Die Hoffnung auf einen Durchbruch auch bei den Wählern wurde bei den ersten Nachkriegswahlen im Mai 1946 allerdings grausam zerstört. Man hatte bei Prognosen im Frühjahr 1946 den Stimmenanteil noch bei minimal 35 % angesetzt, die Optimisten sogar bei 40 oder 45 %, und nun blieb die PvdA bei armseligen 28,3 % stecken. Sie musste nicht nur die KVP, die von einem bischöflichen Aufruf an das Kirchenvolk, vor allem der eigenen Partei treu zu bleiben, unterstützt wurde, als größte Partei vorbeiziehen lassen. Der erzielte Prozentsatz war sogar niedriger, als der, den die drei Parteien, die gemeinsam die PvdA gebildet hatten (SDAP, CDU und VDB), bei den letzten Vorkriegswahlen zusammen erreicht hatten. Bei den Wahlen von 1948 verlor die Partei sogar noch mehr an Boden und landete bei 25,6 %, während die KVP ihre dominante Position noch leicht ausbauen konnte. Erst in den 50er Jahren verbuchte die ‚Durchbruchspartei‘ Erfolge. In den Jahren 1952 und 1956 übertraf die PvdA sogar die KVP, obwohl auch diese Ergebnisse hinter den hochgespannten Erwartungen aus dem ersten Nachkriegsjahr zurückblieben. Betrachtet man die Wahlergebnisse aus den Jahren 1946 und 1948, kann der Schluss nicht anders lauten, als dass auf parteipolitischer Ebene von einer Kontinuität mit den Vorkriegsjahren gesprochen werden muss. Wiederherstellung der alten Verhältnisse, nicht Erneuerung, lautet daher auch das Schlüsselwort. Der Krieg schien nicht mehr als ein Intermezzo gewesen zu sein und der ‚Geist von Gestel‘ und die Erneuerungsrhetorik waren schnell vergessen.
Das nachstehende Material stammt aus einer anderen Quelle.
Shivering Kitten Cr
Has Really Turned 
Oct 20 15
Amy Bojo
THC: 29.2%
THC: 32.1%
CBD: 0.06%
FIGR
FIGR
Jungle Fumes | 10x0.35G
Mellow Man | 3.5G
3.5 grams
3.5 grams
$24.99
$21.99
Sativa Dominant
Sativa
Zwischen Restauration und Erneuerung

Dennoch ist es zu einfach, ausschließlich von politischer Restauration zu sprechen. Die wichtigste Neuerung war, dass nach 1945 die Sozialdemokratie definitiv in das politische Machtzentrum eindrang und bis 1958 Regierungsverantwortung trug. Im Gegensatz zu anderen demokratischen Staaten, in denen bereits vor dem Zweiten Weltkrieg Sozialdemokraten längere Zeit an der Regierung beteiligt gewesen waren, hatte die niederländische SDAP erst 1939 in eine Regierung eintreten können. Auch während des Kriegs waren drei SDAP-Minister Teil der in London ansässigen Exilregierung gewesen. Diese Entwicklung war in den 30er Jahren vorbereitet worden, als die SDAP Abstand vom Marxismus nahm, mit keynesianischen Methoden die Wirtschaftskrise bekämpfen wollte, und im Zuge der zunehmenden Kriegsgefahr ihren Aufrüstungswiderstand aufgegeben hatte.

Aufgrund dieser Kursänderung näherten sich Sozialdemokraten und der Arbeiterflügel der katholischen Partei an, was durch gemeinsame Kritik an der liberalen Laissez-faire-Krisenpolitik der damaligen Regierungen noch erleichtert wurde. So gesehen hatte die Regierungsbeteiligung nach 1945 ihre Vorgeschichte in den 30er Jahren, aber die zentrale Stellung, die die PvdA dabei erlangte – sie stellte zwischen 1948 und 1958 mit Dr. Willem Drees sogar den Ministerpräsidenten – war neu. Dass der ‚Geist von Gestel‘ und die Öffnung der Sozialdemokratie für neue Gruppen bei dieser Einnistung im Machtzentrum eine Rolle gespielt haben, liegt auf der Hand. Der angestrebte Durchbruch war missglückt, aber die Selbstverständlichkeit einer sozialdemokratischen Regierungsbeteiligung war ein neues Phänomen in der niederländischen Politik.